Superman has just freed Aunt Louisa. Now, she, Alice and Jimmy are making sure Mrs. Carmody does not escape while the Coast Guard gets Chris. With the smuggling operation halted, only one question remains. Who did Jimmy hear calling for help? It was none other than Aunt Louisa's parrot named Peter. He cried, "Help! Help! I'm drowning!" in order to be let into the house. Jimmy learns this when Aunt Louisa opens the door after another plea for aid is heard. With bird inside the house and speaking, everyone from Clark Kent and Jimmy Olsen to Aunt Louisa and the Coast Guard officers laughs to celebrate victory over the smuggling ring.
Rating - 5 (out of 5): Director Thomas Carr's brother Stephen makes one of his many cameos in The Adventures of Superman. He also served as script supervisor and dialogue director for various episodes in the series. Even though Steve Carr played Eddie in 1951's Superman and the Mole Men, that film was not his first time acting in something connected to the Man of Steel. He was also Morgan in chapters three and four of the 1948 serial Superman starring Kirk Alyn in the role of the Last Son of Krypton.

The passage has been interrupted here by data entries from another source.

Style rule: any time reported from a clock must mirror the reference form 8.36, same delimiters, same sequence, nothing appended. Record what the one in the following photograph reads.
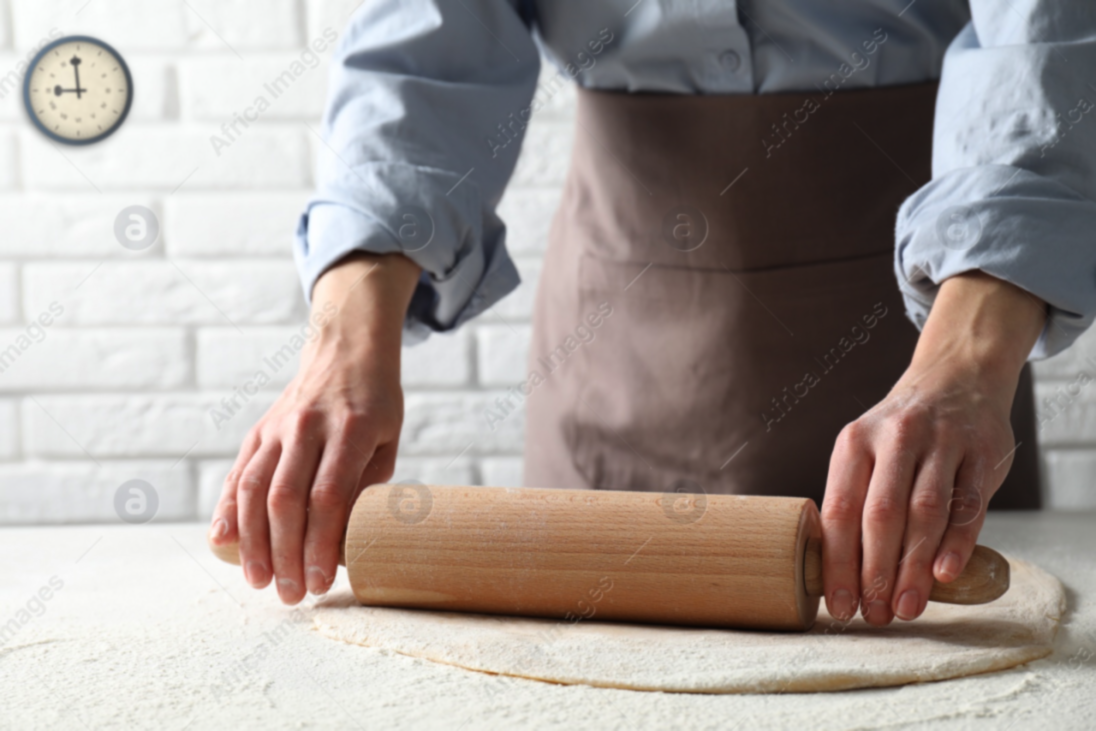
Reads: 8.59
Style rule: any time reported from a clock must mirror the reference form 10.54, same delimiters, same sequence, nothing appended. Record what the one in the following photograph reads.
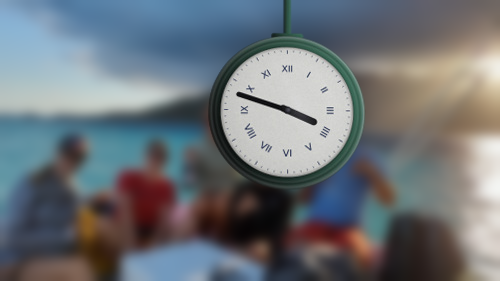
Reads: 3.48
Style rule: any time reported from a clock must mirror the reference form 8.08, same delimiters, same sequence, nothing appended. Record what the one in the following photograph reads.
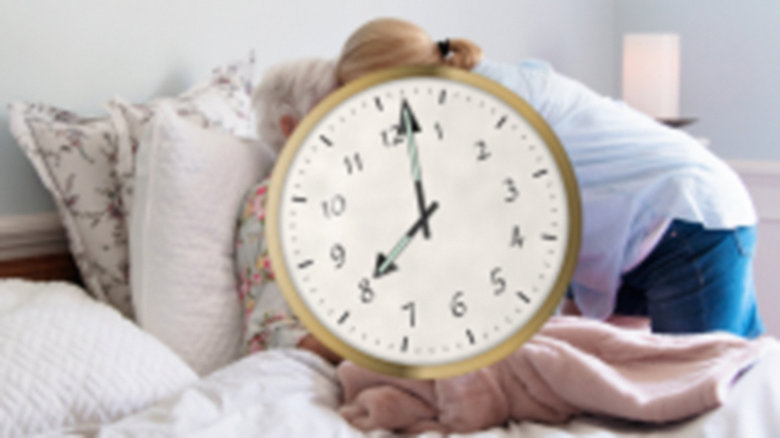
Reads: 8.02
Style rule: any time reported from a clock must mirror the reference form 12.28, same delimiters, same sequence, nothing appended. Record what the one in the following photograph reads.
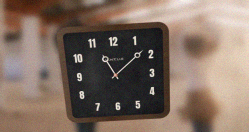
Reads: 11.08
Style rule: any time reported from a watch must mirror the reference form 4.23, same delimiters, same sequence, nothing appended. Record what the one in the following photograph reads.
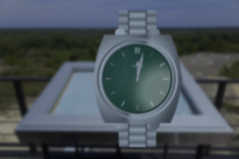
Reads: 12.02
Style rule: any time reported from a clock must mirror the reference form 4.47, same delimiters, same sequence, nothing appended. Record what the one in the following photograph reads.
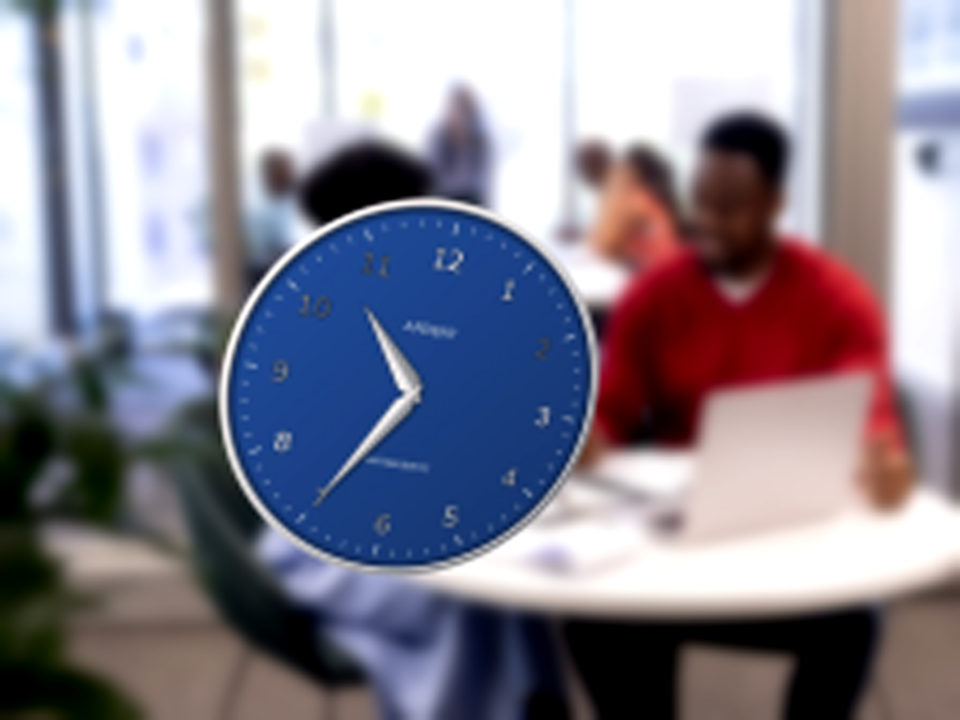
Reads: 10.35
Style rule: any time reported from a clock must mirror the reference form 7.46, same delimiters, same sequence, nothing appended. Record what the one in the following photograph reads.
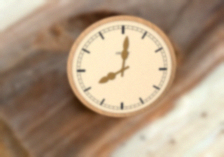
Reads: 8.01
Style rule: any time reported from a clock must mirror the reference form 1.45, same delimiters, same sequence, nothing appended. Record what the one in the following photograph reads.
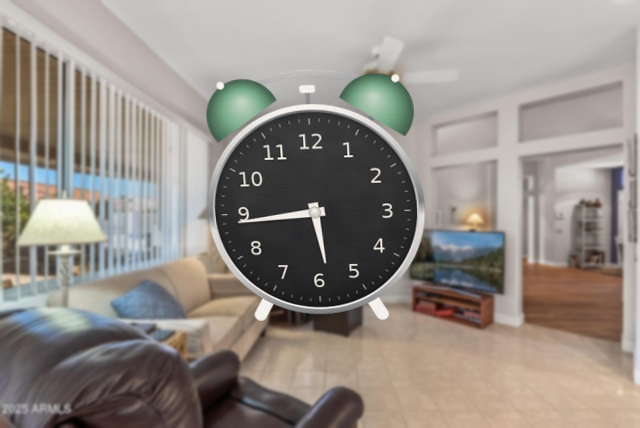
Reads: 5.44
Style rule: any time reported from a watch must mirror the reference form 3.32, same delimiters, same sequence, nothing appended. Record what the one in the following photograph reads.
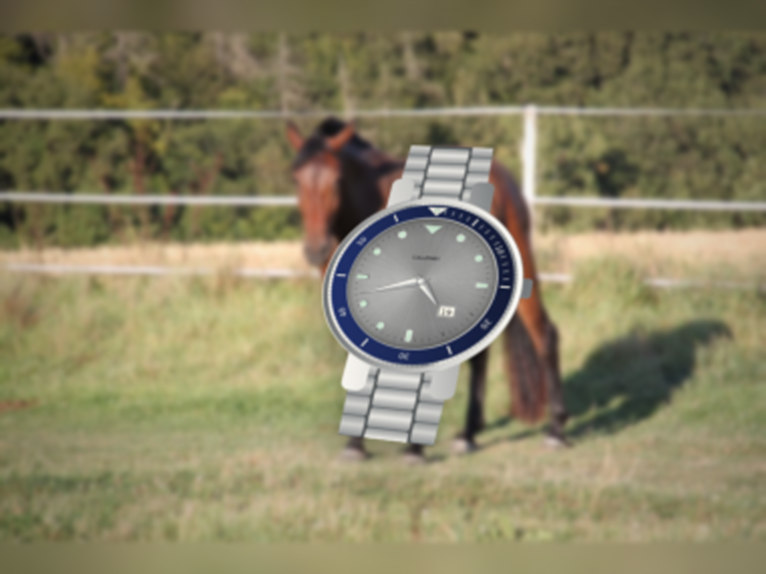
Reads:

"The Haunted Lighthouse" is, in fact, based on the 1940 radio serial "Lighthouse Point Smugglers," which I reviewed roughly a couple of years ago. It was later redone in 1944 simply as "Lighthouse Point." The latter arc is currently unavailable at the present time. The audio version of this was different in that nobody had impersonated Aunt Louisa. She was, however, having trouble paying her mortgage, and the smugglers are also after the Horn family's hidden jade treasure found by Captain Horn in China many years ago. Despite the diversity in the two "Lighthouse" tales, it's always interesting to how the radio and television programs are similar yet unlike each other in many respects.
There is this film noir atmosphere in the first two seasons of The Adventures of Superman that begins for television viewers with "The Haunted Lighthouse." It actually started in the radio serials as many had some pretty heavy scenes for something labelled as a "children's show." By season three, when the color episodes begin, the TV series becomes more of a kid's program. Still, in spite of the darkness of this episode, there is a lighthearted moment when Jimmy learns that the voice he heard was just Aunt Louisa's parrot wanting to be let into the house. This eases tension and gives us another reason why this episode is so fantastic.
"The Haunted Lighthouse" is not Jack Larson's first appearance in The Adventures of Superman, but we really don't see him until the third act of "Superman On Earth." He doesn't do much beyond run into Perry White's office and drive Lois Lane to the airfield. Larson really gets a chance to shine in this episode, and his acting is superb. No wonder many consider him to be the quintessential Jimmy Olsen.
The Adventures of Superman provides the viewer with something rare in television. The first two episodes are extremely well done. Normally, a series doesn't really get going for me until some time around episode three or four. Star Trek: The Next Generation is a perfect example of that. However, this series has provided us with two beginning episodes that have fantastic writing and stupendous acting. "The Haunted Lighthouse" is thirty minutes of good, quality entertainment. TV shows in this day and age could learn a lot from the cast and crew.